Время от времени Лукас предпринимал прогулки в Старый город. Иногда ему казалось, что там еще стоит запах горелой резины и слезоточивого газа. Чувствовалось усиленное, хотя рассредоточенное, присутствие Цахала. Он входил в ворота Баб-аль-Хадид и выпивал чашку гранатового сока в лавке, где умственно отсталый сын хозяина мел полы. Приходилось долго ждать сок, который к тому же подавали с мрачным видом. Но блаженный мальчишка улыбался Лукасу, тряс руку, вызывая недовольство отца и братьев.
Лукас часто проходил мимо бывшего медресе, где жили палестинцы африканского происхождения и где у Бергера была квартира. Как ясно он помнил первый раз, когда увидел Сонию, ее тогдашнюю татуировку хной и ее непостижимый эритрейский бурнус! Чернокожие дети снова вернулись и играли в футбол во дворе, расчерченном длинными тенями.
У Салли Коннерс был переводчик, который переводил ей арабскую прессу, и копию этих выжимок она передавала Лукасу. Он несколько раз встречался с ней, и она поведала ему историю своей жизни, которая, в силу ее молодости, была коротка, хотя насыщенна. Она училась в Йоркском университете, работала в редакциях в Торонто и Бостоне. Любила ездить в Озерный край и Северный Уэльс заниматься скалолазанием.
За неделю или две до отъезда он поехал с Салли на Синай понырять в Красном море. Чтобы погрузиться вдоль отвесной стены, им пришлось в мокрых костюмах переползать поле бесцветных кораллов, усеянное минами колючих морских ежей. А в конце поля начиналась огромная стена; они скользнули с верхушек кораллов в бездонную бирюзовую глубину сквозь стаи губанов и акантурусов, проплывающих в столбах прохладного света.
Они погружались вдоль стены, и обитавшие на ней существа искрились в слепящем свете пустыни. Тут были разные кораллы: морские веера, лосерогие, морские перья; было слышно, как яркие морские окуни грызут кораллы и гигантские золотые анемоны. Лукас неожиданно для себя увидел в ней своеобразный двойник Котеля, стену храма венца творения. Изредка лучи высвечивали далеко-далеко внизу серовато-коричневую акулу-молот. Все обитатели этих глубин были индийско-тихоокеанского происхождения, напоминая о том, что по другую сторону этой синей бесконечности лежит Индийский океан, Индия.

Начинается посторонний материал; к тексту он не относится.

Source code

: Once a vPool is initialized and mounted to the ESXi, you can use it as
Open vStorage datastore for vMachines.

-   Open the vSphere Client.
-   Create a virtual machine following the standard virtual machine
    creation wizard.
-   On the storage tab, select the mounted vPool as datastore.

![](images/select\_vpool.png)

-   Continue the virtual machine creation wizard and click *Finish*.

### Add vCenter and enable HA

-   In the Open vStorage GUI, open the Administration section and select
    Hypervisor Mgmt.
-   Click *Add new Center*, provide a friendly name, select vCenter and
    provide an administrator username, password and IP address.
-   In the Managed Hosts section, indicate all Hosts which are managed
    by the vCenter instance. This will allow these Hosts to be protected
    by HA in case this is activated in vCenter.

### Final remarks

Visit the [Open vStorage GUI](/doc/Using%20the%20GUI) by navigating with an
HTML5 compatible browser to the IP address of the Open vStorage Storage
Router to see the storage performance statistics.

После ныряния они из чистой радости жизни, по крайней мере у Салли, предались любви и окончательно подружились. В самом городе Синае было полно итальянцев и ресторанчиков для почитателей итальянской кухни, так что пили они «Санджовезе».
— Мм, — облизнулась она, — спагетти болоньезе!
Потом они поехали к монастырю Святой Катерины и взобрались на Джебель-Мусу, предполагаемую гору Синай. Лукас набрал горсть красных камешков и сунул в карман.
Салли была очаровательная, бесстрашная девчонка, начитанная, бесконечно и непоколебимо уверенная в своем собственном образовании. У нее были черные волосы и синие, как Индийский океан, глаза. Он было попробовал влюбиться в нее, но желал он только Сонию. Тем не менее, когда в последние дни перед Лукасовским отъездом Оберман начал заигрывать с ней в бикс-баре, а она его отшила, Лукас испытал тайное облегчение.
Однажды он встретил возле Русского подворья мистера Маджуба, адвоката из Газы.
— Могу я угостить вас чашечкой кофе? — предложил Лукас.
— Не откажусь, — ответил Маджуб; они зашли в кафе «Атара».
Лукас рискнул попросить мистера Маджуба, нельзя ли будет регулярно обращаться к нему за консультацией, ежели в ходе работы над книгой возникнет такая необходимость. Он чувствует, что придется затронуть и палестинский аспект темы. Маджуб согласился.
— Вы, конечно, слышали, — сказал Маджуб, — что во время беспорядков возник слух, будто в город прибыл Салман Рушди?